• Taakdoel
Transcribeer letterlijk het deel van de brontekst over de Salar de Uyuni tussen "Salar de Uyuni, 3" en "wat is achtergebleven.", beide grenzen inbegrepen.
─── Brontekst ───
Salar de Uyuni, 3 days, 2 nights

6 augustus 2018 - Uyuni Salt Flat, Bolivia

Na twee dagen in Uyuni te hebben verbleven, waar overigens niet veel te belven valt en het steenkoud is, begint mijn driedaagse avontuur. Ik wordt opgehaald door Luis, onze gids en de auto zit al vol. Een moeder en dochter uit Duitsland, een Cubaan en een stelletje uit La Paz, Bolivia. Een gemêleerd gezelschap. De eerste stop die we maken is het treinkerkhof. De treinen, afkomstig uit Amerika en Engeland, zijn daar achtergelaten nadat de grootse plannen om een groot treinnetwerk op te zetten, niet doorgingen. Nu is het dus een bonk staal wat is achtergebleven.
─── Datasetgedeelte ───
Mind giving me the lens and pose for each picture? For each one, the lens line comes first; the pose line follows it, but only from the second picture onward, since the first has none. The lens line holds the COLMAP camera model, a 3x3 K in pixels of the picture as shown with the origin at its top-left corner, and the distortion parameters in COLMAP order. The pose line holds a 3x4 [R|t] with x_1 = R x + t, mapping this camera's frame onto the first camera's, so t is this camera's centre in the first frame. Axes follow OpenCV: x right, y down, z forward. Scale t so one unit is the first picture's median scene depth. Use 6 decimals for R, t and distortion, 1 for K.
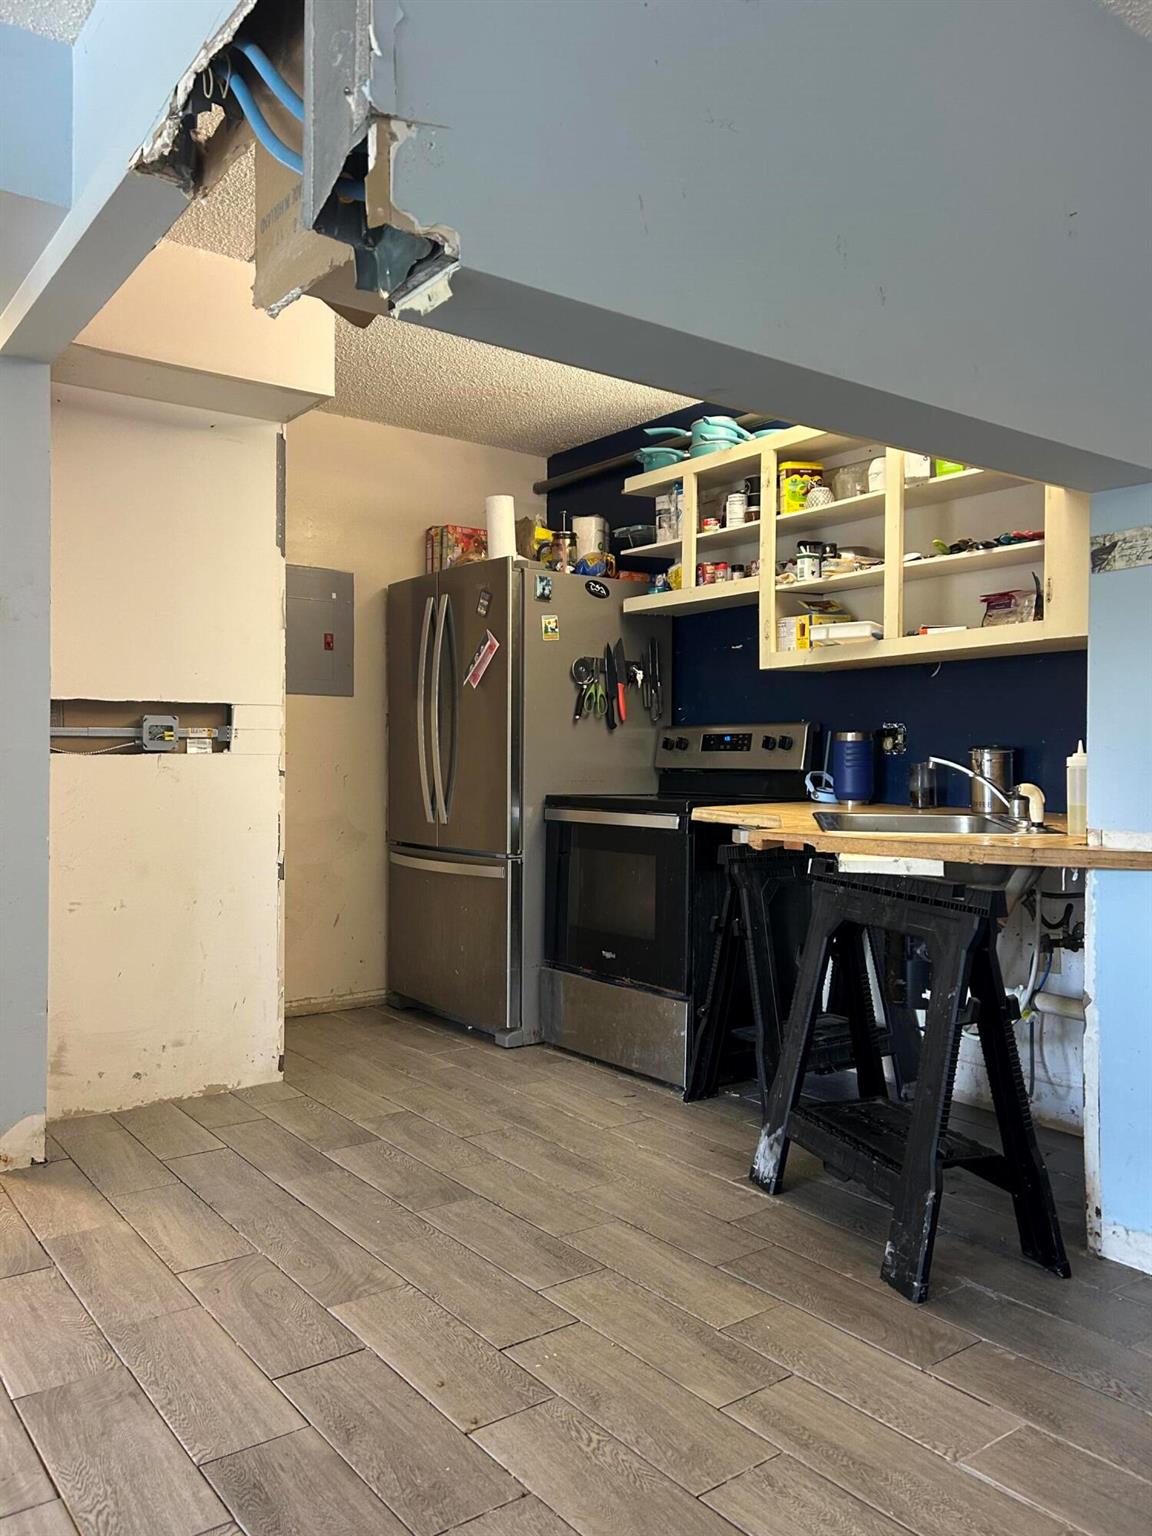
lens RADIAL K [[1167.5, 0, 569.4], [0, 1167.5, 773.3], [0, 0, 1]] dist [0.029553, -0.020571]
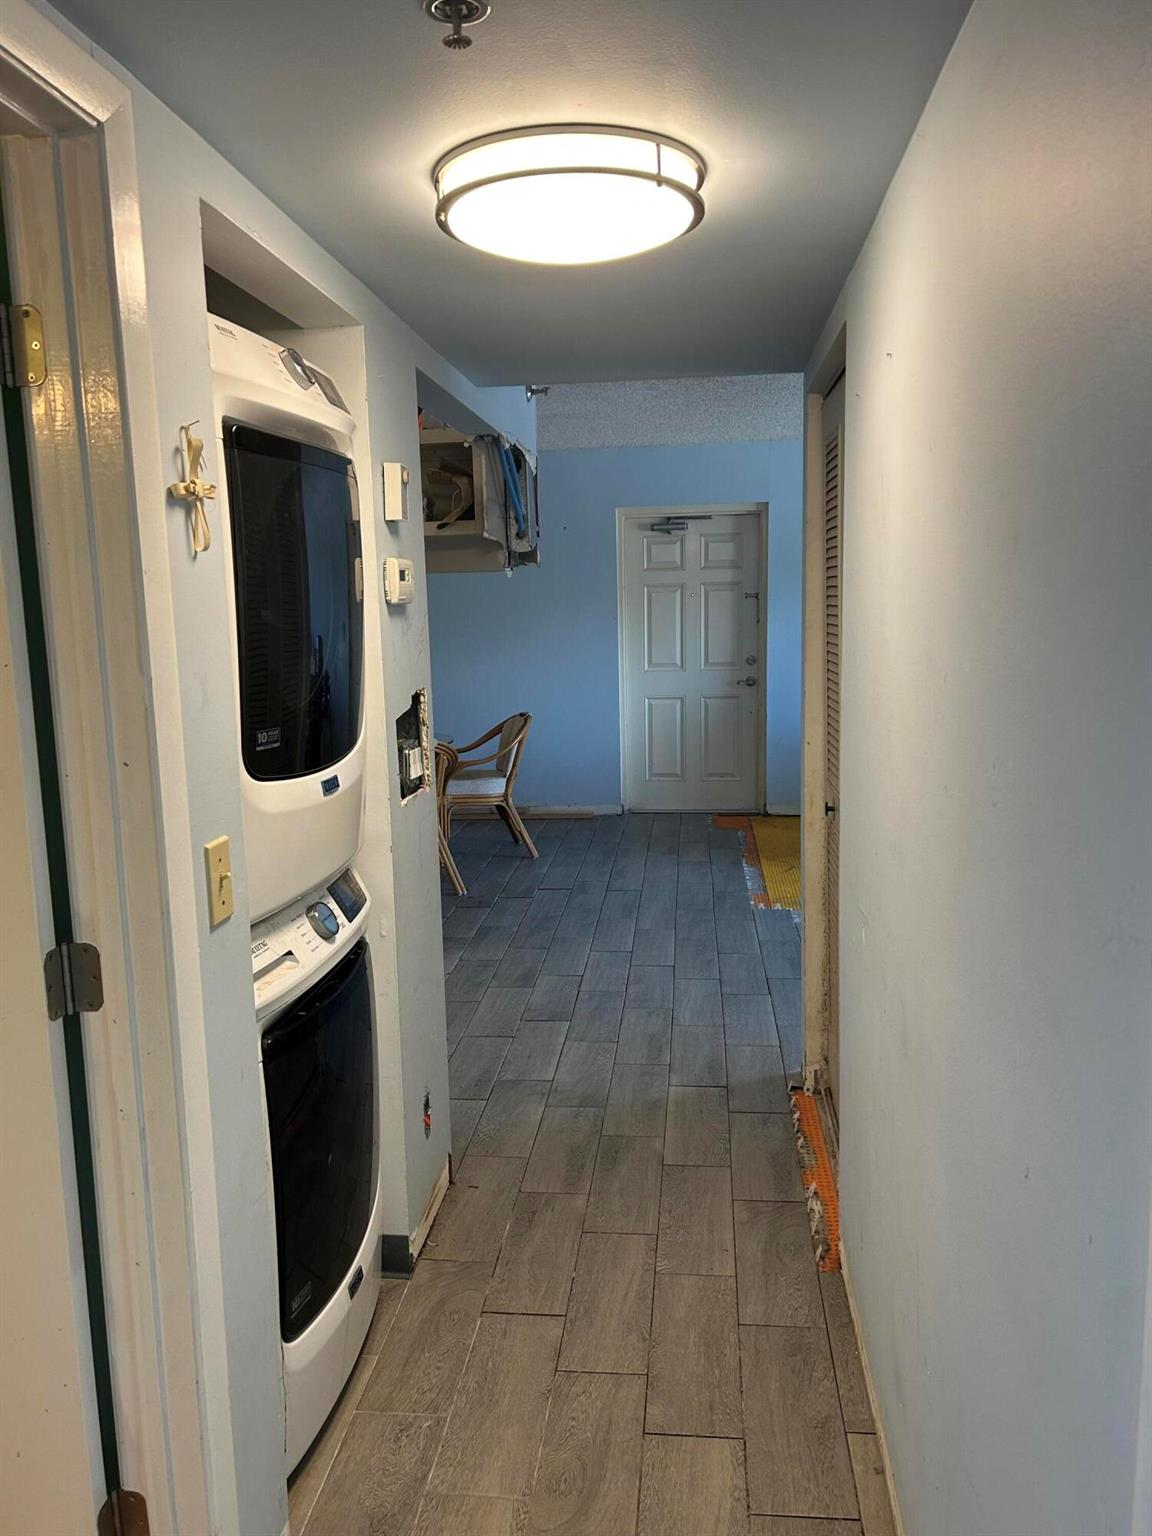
───
• Eindantwoord
Salar de Uyuni, 3 days, 2 nights

6 augustus 2018 - Uyuni Salt Flat, Bolivia

Na twee dagen in Uyuni te hebben verbleven, waar overigens niet veel te belven valt en het steenkoud is, begint mijn driedaagse avontuur. Ik wordt opgehaald door Luis, onze gids en de auto zit al vol. Een moeder en dochter uit Duitsland, een Cubaan en een stelletje uit La Paz, Bolivia. Een gemêleerd gezelschap. De eerste stop die we maken is het treinkerkhof. De treinen, afkomstig uit Amerika en Engeland, zijn daar achtergelaten nadat de grootse plannen om een groot treinnetwerk op te zetten, niet doorgingen. Nu is het dus een bonk staal wat is achtergebleven.